My 7-year-old came home from school yesterday asking for a zipper bracelet; a bunch of her friends have one. It sounded cool, like the rubber bracelets that were popular when I was a child. Could be a cute little holiday present, I thought.
“Here, Mommy, I’ll show you!” she said. She zoomed over to my desk, did a search on my laptop and found a bracelet within seconds. “Look!” she said. “It’s only $3.50!” Um, yeah, and $4.49 shipping. And, um, there was no exact reason for her to get it, even though it was just a trinket.
Sabrina is a whiz on the computer, which means she’s also become quite the maven at locating objects of desire. The other day, she announced that she had her eye on some sort of gadget that imprints designs on your nails. It was $350. “That’s three hundred and fifty dollars!” I said, incredulously. Sabrina pondered that, then offered to use the allowance she’s saved up. I wanted to say “Over my dead body!” but instead said, “I think you should save up your money for something that you’ll get more use out of, and besides, the machine looks like it’s not too sturdy.”

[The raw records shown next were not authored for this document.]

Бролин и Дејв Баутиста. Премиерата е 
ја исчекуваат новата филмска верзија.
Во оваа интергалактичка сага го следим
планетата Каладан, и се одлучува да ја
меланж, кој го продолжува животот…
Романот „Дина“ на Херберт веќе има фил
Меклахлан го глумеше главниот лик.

Dealing with kids’ toy and trinket demands isn’t exactly a new problem; kids have surely lusted after them for as long as they’ve been around, even if the stuff they’ve wanted has changed. (George Washington: “Mummy, I would like a little hatchet!” Mummy: “OK, if you promise not to chop down the cherry tree!” George: [silence].) What’s new now is the gazillion toys and games kids can view online at any given time, and the ease with which they can buy them. My daughter has learned from a master of Windows shopping: She’s watched me order winter jackets, vitamins, a vacuum and, once, a plug-in bug repeller (my insect phobia runs deep) in one click. She’s seen how, when she needs supplies for a project or school, I just jump right onto the computer and get them.
My own parents were amazingly generous when we were growing up—they spent a chunk of change on private school, camp, books. But I had plenty of fights with them over trendy stuff like designer jeans and sneakers. “Why do you want someone’s name on your butt?” I remember Dad asking.

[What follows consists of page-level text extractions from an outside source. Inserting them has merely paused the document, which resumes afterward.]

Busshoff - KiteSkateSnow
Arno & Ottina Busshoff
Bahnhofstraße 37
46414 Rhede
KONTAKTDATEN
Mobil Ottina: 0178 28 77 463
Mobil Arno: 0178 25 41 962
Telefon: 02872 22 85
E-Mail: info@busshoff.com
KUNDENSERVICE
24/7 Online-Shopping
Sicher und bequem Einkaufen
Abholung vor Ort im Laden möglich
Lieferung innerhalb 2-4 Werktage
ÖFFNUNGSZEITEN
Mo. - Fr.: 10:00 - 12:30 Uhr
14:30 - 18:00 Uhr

So I know what it’s like to ache for stuff you want, cool things your friends have. I just don’t want my daughter to grow up thinking she can get it all—asap. The instant gratification thing is getting out of control.
Sabrina’s at the age where she’s processing what it means to have and spend money, and has lately been coming up with all sorts of ideas. A few weeks ago, she suggested we purchase a money-making machine. When I explained to her that the government makes money, not people, she pointed me to some gag object online that spit out dollar bills. I explained it was a fake. Then last week, she had another idea: Install an ATM in our living room! She watches me when I write checks and asks to swipe the credit card in the machine at the supermarket.
I’ve been doing my best to help her understand spending. When possible we go to stores and use cash for purchases (one of the tips recommended in this excellent piece on teaching young kids about money). At the end of summer, we found a lemonade stand on sale at a store and she’s going to be putting it up in spring to make some bucks. Selling Girl Scout cookies has also helped her understand the idea of earning money. I’ve had discussions with her about how her dad and I work for a living. We’ve also been talking about what things cost: I’ve told her what our house cost (she couldn’t believe it), what our car costs, what the shoes I’m wearing cost, what my undies cost ($8.99 a package, thank you Costco).
Lately I’ve been telling her that if she wants something she’ll have to spend her allowance on it, which is what happened with the zipper bracelet. We ordered it online and I didn’t do it through one-click—I went through the entire process. Then I asked her to pay me the money, and I put it into my wallet.
“Hey, that’s my money!” she said, looking a little bummed.
“Now it’s mine!” I said, cheerfully. “But you get a zipper bracelet!”
She still didn’t look entirely pleased.